About this task: Return each entry below word for word, leaving out any image.

Given records:
※ ※ ※

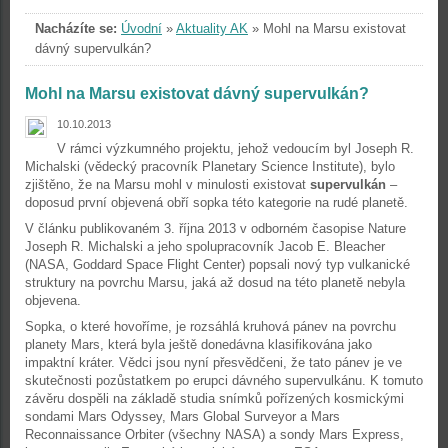
Nacházíte se:
Úvodní
»
Aktuality AK
»
Mohl na Marsu existovat
dávný supervulkán?
Mohl na Marsu existovat dávný supervulkán?
10.10.2013
V rámci výzkumného projektu, jehož vedoucím byl Joseph R.
Michalski (vědecký pracovník Planetary Science Institute), bylo
zjištěno, že na Marsu mohl v minulosti existovat
supervulkán
–
doposud první objevená obří sopka této kategorie na rudé planetě.
V článku publikovaném 3. října 2013 v odborném časopise Nature
Joseph R. Michalski a jeho spolupracovník Jacob E. Bleacher
(NASA, Goddard Space Flight Center) popsali nový typ vulkanické
struktury na povrchu Marsu, jaká až dosud na této planetě nebyla
objevena.
Sopka, o které hovoříme, je rozsáhlá kruhová pánev na povrchu
planety Mars, která byla ještě donedávna klasifikována jako
impaktní kráter. Vědci jsou nyní přesvědčeni, že tato pánev je ve
skutečnosti pozůstatkem po erupci dávného supervulkánu. K tomuto
závěru dospěli na základě studia snímků pořízených kosmickými
sondami Mars Odyssey, Mars Global Surveyor a Mars
Reconnaissance Orbiter (všechny NASA) a sondy Mars Express,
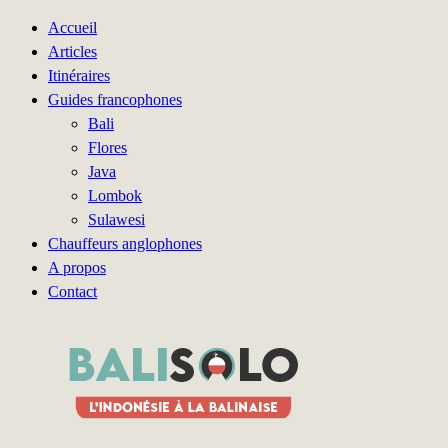
Accueil
Articles
Itinéraires
Guides francophones
Bali
Flores
Java
Lombok
Sulawesi
Chauffeurs anglophones
A propos
Contact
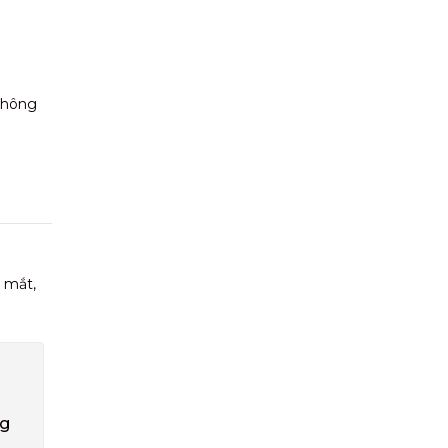
 không
 mắt,
ng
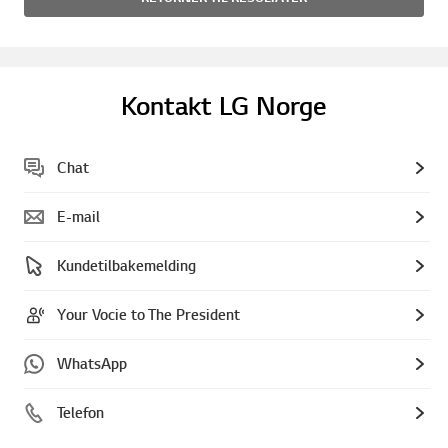
Kontakt LG Norge
Chat
E-mail
Kundetilbakemelding
Your Vocie to The President
WhatsApp
Telefon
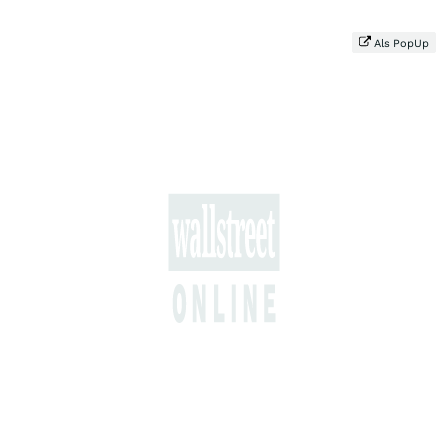
Als PopUp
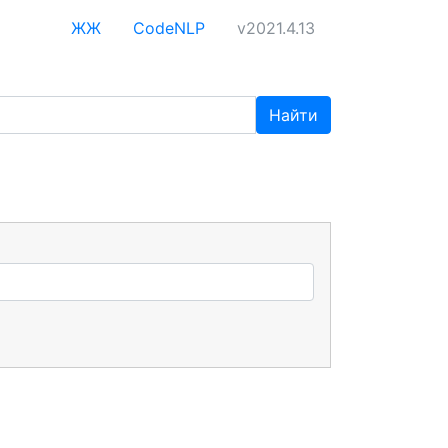
ЖЖ
CodeNLP
v2021.4.13
Найти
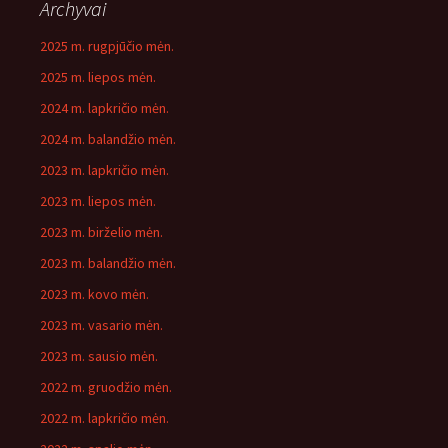
Archyvai
2025 m. rugpjūčio mėn.
2025 m. liepos mėn.
2024 m. lapkričio mėn.
2024 m. balandžio mėn.
2023 m. lapkričio mėn.
2023 m. liepos mėn.
2023 m. birželio mėn.
2023 m. balandžio mėn.
2023 m. kovo mėn.
2023 m. vasario mėn.
2023 m. sausio mėn.
2022 m. gruodžio mėn.
2022 m. lapkričio mėn.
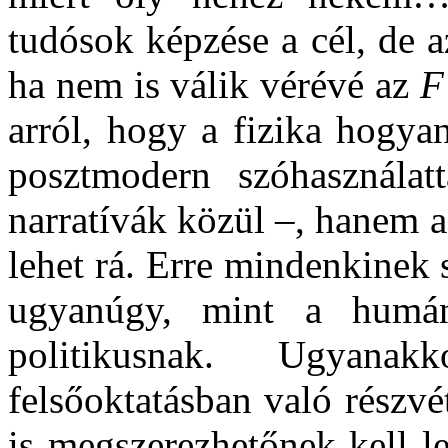
tudósok képzése a cél, de 
ha nem is válik vérévé az
F
arról, hogy a fizika hogy
posztmodern szóhasználat
narratívák közül –, hanem a
lehet rá. Erre mindenkinek
ugyanúgy, mint a humán
politikusnak. Ugyan
felsőoktatásban való részvé
is megszerezhetőnek kell l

※ ※ ※

Solved problem:
Nacházíte se:
Úvodní
»
Aktuality AK
»
Mohl na Marsu existovat
dávný supervulkán?
Mohl na Marsu existovat dávný supervulkán?
10.10.2013
V rámci výzkumného projektu, jehož vedoucím byl Joseph R.
Michalski (vědecký pracovník Planetary Science Institute), bylo
zjištěno, že na Marsu mohl v minulosti existovat
supervulkán
–
doposud první objevená obří sopka této kategorie na rudé planetě.
V článku publikovaném 3. října 2013 v odborném časopise Nature
Joseph R. Michalski a jeho spolupracovník Jacob E. Bleacher
(NASA, Goddard Space Flight Center) popsali nový typ vulkanické
struktury na povrchu Marsu, jaká až dosud na této planetě nebyla
objevena.
Sopka, o které hovoříme, je rozsáhlá kruhová pánev na povrchu
planety Mars, která byla ještě donedávna klasifikována jako
impaktní kráter. Vědci jsou nyní přesvědčeni, že tato pánev je ve
skutečnosti pozůstatkem po erupci dávného supervulkánu. K tomuto
závěru dospěli na základě studia snímků pořízených kosmickými
sondami Mars Odyssey, Mars Global Surveyor a Mars
Reconnaissance Orbiter (všechny NASA) a sondy Mars Express,
Accueil
Articles
Itinéraires
Guides francophones
Bali
Flores
Java
Lombok
Sulawesi
Chauffeurs anglophones
A propos
Contact
 không
 mắt,
ng
Kontakt LG Norge
Chat
E-mail
Kundetilbakemelding
Your Vocie to The President
WhatsApp
Telefon
Als PopUp
ЖЖ
CodeNLP
v2021.4.13
Найти
Archyvai
2025 m. rugpjūčio mėn.
2025 m. liepos mėn.
2024 m. lapkričio mėn.
2024 m. balandžio mėn.
2023 m. lapkričio mėn.
2023 m. liepos mėn.
2023 m. birželio mėn.
2023 m. balandžio mėn.
2023 m. kovo mėn.
2023 m. vasario mėn.
2023 m. sausio mėn.
2022 m. gruodžio mėn.
2022 m. lapkričio mėn.
tudósok képzése a cél, de 
ha nem is válik vérévé az
F
arról, hogy a fizika hogy
posztmodern szóhasználat
narratívák közül –, hanem a
lehet rá. Erre mindenkinek
ugyanúgy, mint a humán
politikusnak. Ugyan
felsőoktatásban való részvé
is megszerezhetőnek kell l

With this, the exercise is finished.